PORTUGAL - Teresa Novais and Jorge Carvalho of aNC in Porto talk about their experiences with Pritzker Prize winners, architectural education and the conditions of architecture in Portugal, and elsewhere.
aNC arquitectos was founded in 1991 in Porto by Teresa Novais (b.1962) and Jorge Carvalho (b.1964), both graduates of the Faculty of Architecture in Porto. Their work was nominated for the Mies van der Rohe Award 2011, won the P.A.U.M.A. Award 2006, and was awarded the silver medal in the European Architecture Award 'Luigi Consenza' 2002. Teresa Novais teaches Design Studio at the Architecture and Arts Faculty of Lusíada University in Porto. Jorge Carvalho is Guest Professor of Construction at Coimbra University. Teresa Novais was president of the Ordem dos Arquitectos – SRN (Association of Portuguese Architects – North) from 2008 – 2010.
Hans Ibelings: You've worked with a range of Pritzker Prize winners: Álvaro Siza, Norman Foster and Eduardo Souto Moura, with Rem Koolhaas as the local architects for the Casa da Musica, and also with David Chipperfield, who is a not unlikely candidate for a future award. Do these architects have something in common?
Jorge Carvalho: With all those architects you mentioned, everything, all aspects, all scales of the project and all scales of thought are taken to the limit. Without compromise.
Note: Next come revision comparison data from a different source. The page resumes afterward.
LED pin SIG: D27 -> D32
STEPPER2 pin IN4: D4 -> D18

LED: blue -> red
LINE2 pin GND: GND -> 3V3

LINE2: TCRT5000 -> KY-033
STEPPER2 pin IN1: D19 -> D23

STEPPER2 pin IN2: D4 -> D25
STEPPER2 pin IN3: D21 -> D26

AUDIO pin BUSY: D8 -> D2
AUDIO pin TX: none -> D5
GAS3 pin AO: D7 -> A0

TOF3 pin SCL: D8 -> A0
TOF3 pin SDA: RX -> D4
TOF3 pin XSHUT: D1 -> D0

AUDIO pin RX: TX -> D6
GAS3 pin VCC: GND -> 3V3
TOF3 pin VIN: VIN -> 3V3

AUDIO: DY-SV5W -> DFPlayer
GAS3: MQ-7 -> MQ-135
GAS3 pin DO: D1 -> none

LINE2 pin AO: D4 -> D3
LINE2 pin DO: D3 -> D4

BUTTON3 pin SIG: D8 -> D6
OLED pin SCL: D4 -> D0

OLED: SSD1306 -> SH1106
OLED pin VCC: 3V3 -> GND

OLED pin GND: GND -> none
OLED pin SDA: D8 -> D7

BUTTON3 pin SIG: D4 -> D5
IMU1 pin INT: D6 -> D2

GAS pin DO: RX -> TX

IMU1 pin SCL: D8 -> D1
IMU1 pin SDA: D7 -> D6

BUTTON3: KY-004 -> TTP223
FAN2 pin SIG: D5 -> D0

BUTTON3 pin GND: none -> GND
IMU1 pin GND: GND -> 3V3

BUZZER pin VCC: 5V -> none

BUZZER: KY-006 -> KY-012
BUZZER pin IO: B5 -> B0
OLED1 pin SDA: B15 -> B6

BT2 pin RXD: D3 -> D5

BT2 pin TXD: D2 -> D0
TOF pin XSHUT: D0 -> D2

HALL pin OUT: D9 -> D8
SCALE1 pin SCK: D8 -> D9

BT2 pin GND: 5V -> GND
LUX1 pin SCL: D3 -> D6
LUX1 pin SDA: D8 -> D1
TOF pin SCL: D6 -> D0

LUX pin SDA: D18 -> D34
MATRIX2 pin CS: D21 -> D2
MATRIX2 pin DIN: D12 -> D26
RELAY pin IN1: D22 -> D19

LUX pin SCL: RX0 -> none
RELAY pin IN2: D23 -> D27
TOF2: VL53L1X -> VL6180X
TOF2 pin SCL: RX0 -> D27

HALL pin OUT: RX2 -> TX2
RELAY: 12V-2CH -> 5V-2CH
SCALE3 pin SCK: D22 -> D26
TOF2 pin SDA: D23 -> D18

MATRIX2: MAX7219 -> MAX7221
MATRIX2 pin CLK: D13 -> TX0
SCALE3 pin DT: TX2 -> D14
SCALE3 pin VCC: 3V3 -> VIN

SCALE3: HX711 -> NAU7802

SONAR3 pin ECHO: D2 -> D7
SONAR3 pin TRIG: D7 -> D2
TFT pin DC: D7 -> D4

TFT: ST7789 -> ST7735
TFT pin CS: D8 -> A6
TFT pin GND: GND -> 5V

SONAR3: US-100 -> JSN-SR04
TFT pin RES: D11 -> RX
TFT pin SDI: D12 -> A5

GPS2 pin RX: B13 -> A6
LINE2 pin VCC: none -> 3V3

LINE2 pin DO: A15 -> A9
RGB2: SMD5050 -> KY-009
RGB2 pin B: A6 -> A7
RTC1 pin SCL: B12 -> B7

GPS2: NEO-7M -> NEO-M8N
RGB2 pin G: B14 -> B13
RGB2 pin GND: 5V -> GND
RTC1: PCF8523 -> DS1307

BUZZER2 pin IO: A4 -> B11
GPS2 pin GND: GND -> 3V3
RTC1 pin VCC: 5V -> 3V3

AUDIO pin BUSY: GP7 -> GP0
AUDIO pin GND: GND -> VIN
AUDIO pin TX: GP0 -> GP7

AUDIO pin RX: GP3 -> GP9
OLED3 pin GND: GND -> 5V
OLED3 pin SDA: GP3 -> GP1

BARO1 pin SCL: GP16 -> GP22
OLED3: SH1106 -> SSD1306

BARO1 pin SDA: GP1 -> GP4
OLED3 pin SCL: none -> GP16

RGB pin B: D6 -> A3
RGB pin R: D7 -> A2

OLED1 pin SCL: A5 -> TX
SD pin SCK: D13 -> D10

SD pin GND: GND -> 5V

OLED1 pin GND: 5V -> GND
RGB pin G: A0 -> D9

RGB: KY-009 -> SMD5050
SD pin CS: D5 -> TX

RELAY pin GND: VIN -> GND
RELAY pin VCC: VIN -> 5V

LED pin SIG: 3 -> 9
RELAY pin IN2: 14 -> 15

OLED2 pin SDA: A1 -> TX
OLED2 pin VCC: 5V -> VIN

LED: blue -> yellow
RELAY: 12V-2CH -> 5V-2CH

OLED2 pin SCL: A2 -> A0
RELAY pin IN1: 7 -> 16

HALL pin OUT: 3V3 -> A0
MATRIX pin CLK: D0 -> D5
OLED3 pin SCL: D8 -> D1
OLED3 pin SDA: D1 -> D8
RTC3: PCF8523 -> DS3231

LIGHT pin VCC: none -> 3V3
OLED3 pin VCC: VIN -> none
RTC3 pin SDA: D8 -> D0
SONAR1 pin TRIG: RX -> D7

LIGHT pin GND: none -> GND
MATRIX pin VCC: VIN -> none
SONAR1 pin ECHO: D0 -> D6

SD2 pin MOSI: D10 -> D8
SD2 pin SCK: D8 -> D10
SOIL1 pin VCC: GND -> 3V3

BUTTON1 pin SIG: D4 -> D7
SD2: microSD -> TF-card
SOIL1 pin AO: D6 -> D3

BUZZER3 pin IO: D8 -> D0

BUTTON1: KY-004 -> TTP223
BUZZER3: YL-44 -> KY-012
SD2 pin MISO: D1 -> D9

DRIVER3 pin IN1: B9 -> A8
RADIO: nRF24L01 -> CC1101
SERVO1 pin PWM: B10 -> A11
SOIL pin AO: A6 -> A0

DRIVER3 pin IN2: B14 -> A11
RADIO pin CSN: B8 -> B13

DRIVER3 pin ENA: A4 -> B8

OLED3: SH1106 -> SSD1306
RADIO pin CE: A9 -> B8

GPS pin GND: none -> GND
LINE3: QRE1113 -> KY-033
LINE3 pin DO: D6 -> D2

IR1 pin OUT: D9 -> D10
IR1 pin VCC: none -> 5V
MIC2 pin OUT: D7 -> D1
That's what they share. They all feel free to judge the world they are working in, the conditions of the project, the available options. All this is connected. So taking everything to the limit, and always assuming the freedom to do so, seem to be common characteristics.
Teresa Novais: We usually say to our students that what our experiences over the years have taught us, is that these architects are extremely persistent and they never deviate from their chosen path. There are no special tricks; architecture is always very difficult and it is as difficult for these top architects as it is for anyone else. The only difference is that they never give up their aesthetic and ethical positions and they always manage to find a positive aspect to difficult things. They push the client, the contractor, the people who work with them to the limit all the time. Architecture in the end requires a huge amount of work and determination. It has nothing to do with management and all that sort of thing. That's important, of course, but what really matters is persistence when it comes to the creative process.